Closing time 

We might be approaching the end of the viable life of this Moto X on which I type this entry. It’s a model that hit at the end of the summer of 2013, although I only bought mine in February 2014. It’s three generations and two versions of Android behind current. And it’s a colossal pain in the ass to run a dozen updates for apps every time I fire it up after a week or two. Hell, I’m lucky if it’s only a dozen. 

And yet this phone was week ahead of its time. 2 GB of RAM, so more apps could stay open at once. Separate co-processors to allow for always-listening voice command at a time when nobody at all had that. Awareness of whether you were walking or driving. The iPhone only got those features a couple years on, and still hasn’t adopted the power savings of AMOLED when they desperately could have used it – or reduced the bezels to fit a 4.7″ display in a one-handable phone. 
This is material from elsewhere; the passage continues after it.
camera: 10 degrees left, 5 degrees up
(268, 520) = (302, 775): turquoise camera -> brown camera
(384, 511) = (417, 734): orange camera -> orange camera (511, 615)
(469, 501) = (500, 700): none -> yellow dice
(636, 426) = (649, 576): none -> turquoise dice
That’s one huge indictment of Google – they owned Motorola while this phone was developed, they had the most innovative new phone since the original iPhone, and they overpriced it and under-promoted it. Add it to the long list of things Google swore would change everything and got bored of within six months. And now I don’t even know when it’s going to get a security update. Forget about Android 6 or 7, this thing shipped with 4.2 – it’s a minor miracle it runs 5.1, even if it took a year to show up. 
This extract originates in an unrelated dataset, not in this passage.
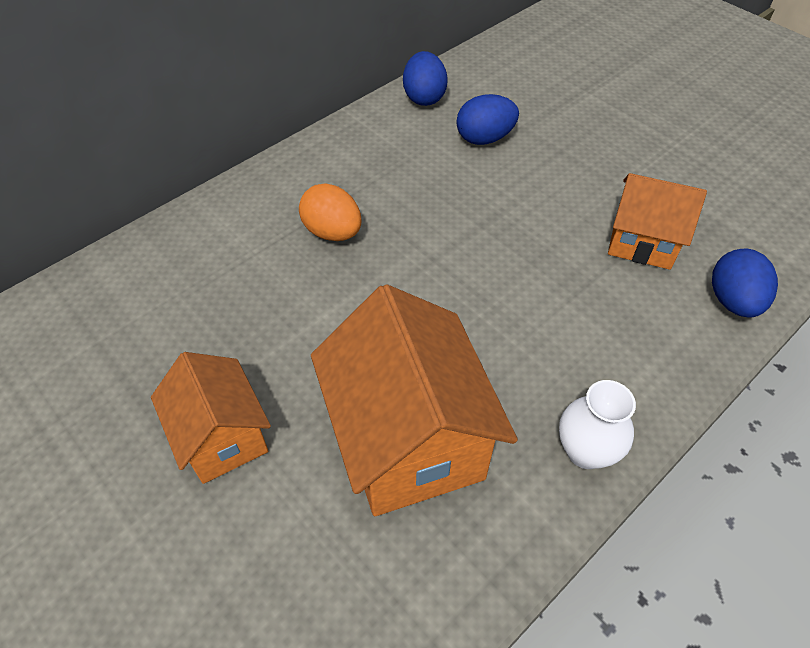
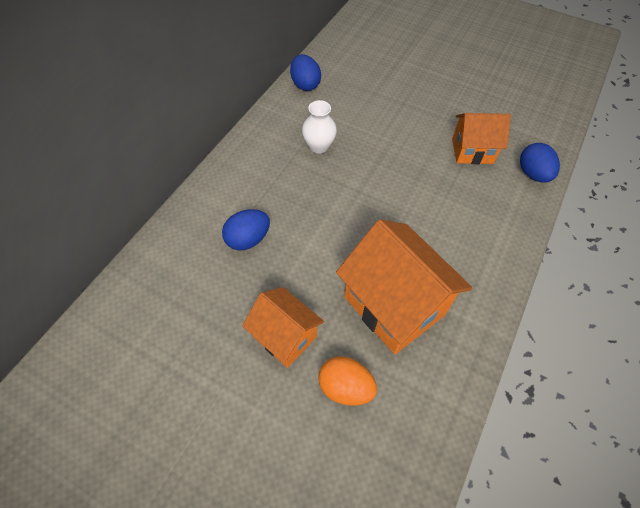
camera: 20 degrees left, 5 degrees up
(332, 232) = (289, 189): orange egg -> orange egg (345, 387)
(484, 138) = (355, 105): blue egg -> blue egg (248, 239)
(585, 451) = (490, 282): white vase -> white vase (319, 146)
But it’s an indictment. Because a couple months before the Moto X, I fell into the fortune of an iPad mini, the first with a retina display. That iPad has been my home laptop, for all intents and purposes, for two and a half years. And it got the upgrade to iOS 10. It’s running it now and running it just fine, and there are no signs it’ll need replacing anytime soon. 
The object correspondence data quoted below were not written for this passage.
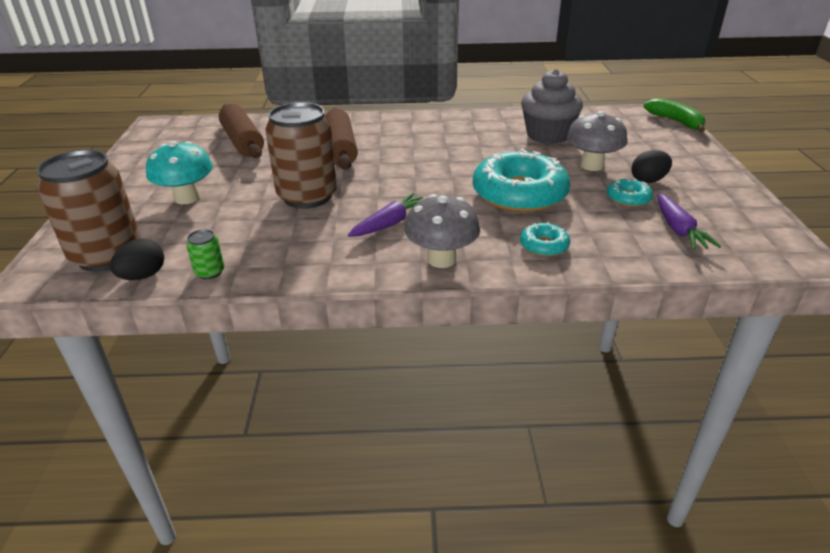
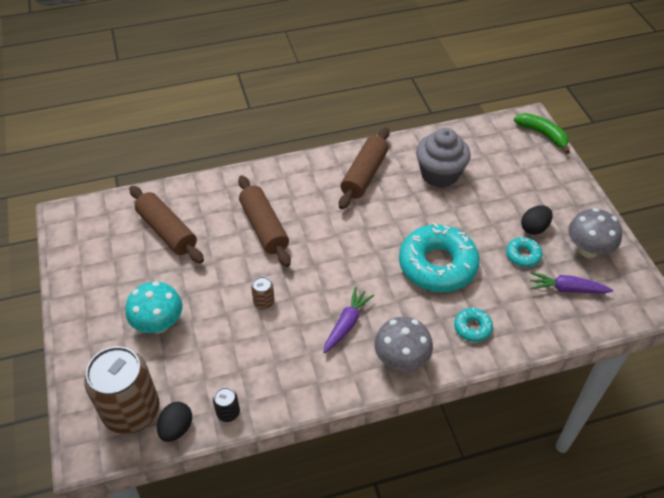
camera: 15 degrees left, 15 degrees up
(210, 272) = (228, 412): green can -> black can
(307, 196) = (264, 302): brown can -> brown can, size x0.41
(465, 128) = (364, 175): none -> brown rolling pin
(591, 165) = (486, 214): grey mushroom -> grey mushroom (588, 249)
(679, 230) = (566, 289): purple carrot -> purple carrot turned 120 degrees clockwise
Meanwhile, the Moto X is challenged. Part of it is just speed. It struggles to render Instagram contents in a timely fashion. It really struggles with RSS through Press, although that could be a function of the app. In fact, the real struggle is with anything that doesn’t have an iOS equivalent – apps like Swarm or Slack seem to behave a lot better than PocketCasts or Press. 

It still occupies that same space in my imagination. It’s almost a species of cosplay, a way of walking out the door with a completely different tether to the world. I won’t ever get rid of it, and I’ll keep fiddling with it for as long as I can. But as the phone that goes abroad, the phone that’s my personal phone, the iPhone SE has displaced it in every meaningful respect.